Bugz and Feng meet at school, where, without realising their Floraverse identities, they are immediately attracted to one another. Within the game, Bugz later encounters Feng while fighting against Clan:LESS. She spares his life, and both in real life and within the Floraverse begins to date Feng and detach him from his alt-right commitments.

In a key scene, Liumei and Feng are invited to a sweat. Bugz is enraged that she is not allowed to participate because she is on her period, provoking her to muse on the limitations of Anishinaabe customs. Yet Feng experiences a breakthrough in starting to come to terms with the trauma caused by his re-education in China and flight to Canada. But Bugz's beloved elder brother, Waawaate (whose name means "aurora borealis"), collapses during the sweat, and is soon diagnosed with cancer that is probably terminal.

Within the Floraverse, Clan:LESS manage to attach a tracking device to Feng before he defects to Bugz. This allows them to find the in-game thunderbird nest that is the source of Bugz's power. Seizing it, they begin to inflict defeats on Bugz and Feng and to destroy Bugz's creations. Believing that Feng has betrayed her, Bugz kills his character. Moreover, Clan:LESS identify the real-world thunderbird nest on the reserve and destroy that too, assaulting Bugz when she interrupts them. Seizing Bugz's phone, Alpha deletes Bugz's Floraverse character. Lacking the power of the thunderbird nest, Bugz can no-longer resurrect her character.

Driven to distraction by her brother's illness, her break-up with Feng, real-world abuse by Clan:LESS, and the collapse of her life in the Floraverse, Bugz returns to the site of the thunderbird nest, contemplating suicide. Feng rushes to save her, and, apparently through the spiritual influence of Waawaate and the Aurora Borealis, both Feng and Bugz have cathartic visions. They reconcile, and Waawaate reignites the power of the site, enabling Bugz to resurrect her Floraverse character once more.

== Anishinaabemowin content ==
Several characters in the book speak the Indigenous North American language Anishinaabemowin.
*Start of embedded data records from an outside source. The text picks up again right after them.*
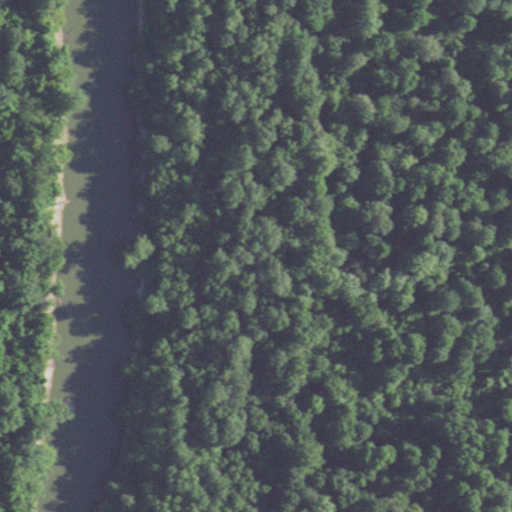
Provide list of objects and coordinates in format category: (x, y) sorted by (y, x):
river: (88, 257)
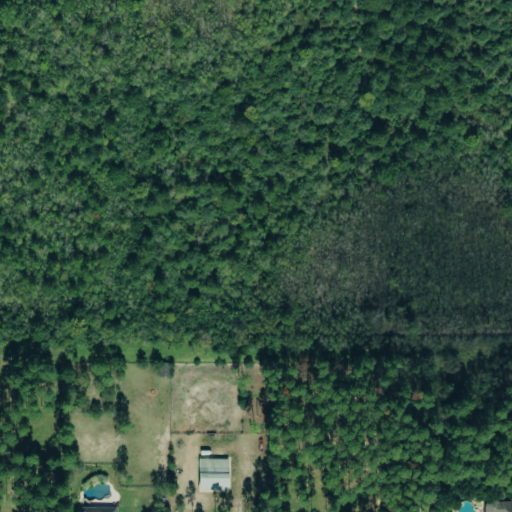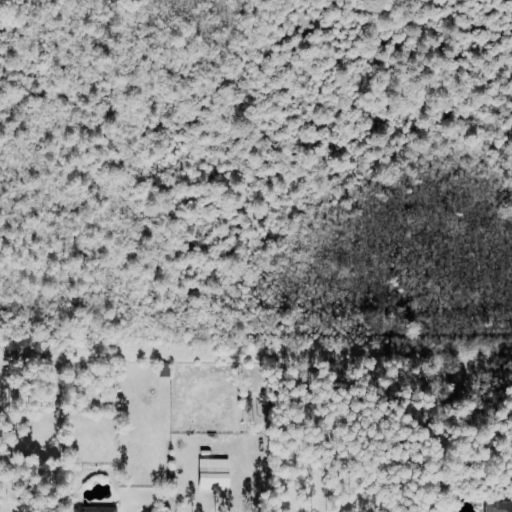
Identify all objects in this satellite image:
building: (212, 474)
building: (497, 506)
road: (236, 509)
The book includes a glossary of "Anishinaabe terms" containing the following words and phrases:

| word | pronunciation according to Kinew | Kinew's transation |
|---|---|---|
| Anama’edaa | ah-numb-ah-yay-TAH | Let us pray |
| Anishinaabe | a-nish-in-NAH-bay | Ojibwe or Indigenous |
| Bagonegiizhigok | bug-oh-nay-KEESH-ig-oak | Hole in the day |
| Baakinan | buck-in-NONE | Open it! |
| Binesi | bin-NEH-see | Thunderbird |
| Eniwek igo kiga’onji-pimaadiz ndiwe’igan | AY-knee-wake EE-go key-gohn-jih-pee-MAH-tizz in-tay-WAY-gun | Through my drum you will live just that much more |
| Kookom | COOK-em | Grandmother |
| Mishi-pizhiw | mi-SHIP-i-shoe | A supernatural being in Anishinaabe culture |
| Nameg | nah-MAYK | Sturgeon (plural) |
| Ni-noonde-pimaadiz | nih-known-day-pee-MAH-tizz | I want to live |
| Onizhishin Anishinaabe Aking | oh-NISH-ish-in ah-nish-in-NAW-bay AH-king | Anishinaabe country is beautiful |
| Onjine | OWN-jin-nay | The way you behave will come back to you |
| Patai’itiwin | put-TIE-it-tee-win | The way you behave will come back to your children |
| Waawaate | WAH-wah-tay | The northern lights |

==Reception==
Kirkus Reviews recommended the book for 14–18-year-olds, Publishers Weekly as "12-up", and Booklist for grades 7–10.

Kirkus concluded that "Kinew (Anishinaabe) has crafted a story that balances heart-pounding action scenes with textured family and community relationships, all seamlessly undergirded by storytelling that conveys an Indigenous community's past—and the vibrant future that follows from young people's active, creative engagement with their culture."' Meanwhile, Rob Bittner found that "Kinew [...] explores real-world teen struggles with identity, toxic masculinity, and complicated family and cultural dynamics, as well as generational shifts relating to (and relying on) technology, all set against the backdrop of a post-pandemic, high-tech future".

The book received an Aurora Award for science fiction and fantasy in 2022.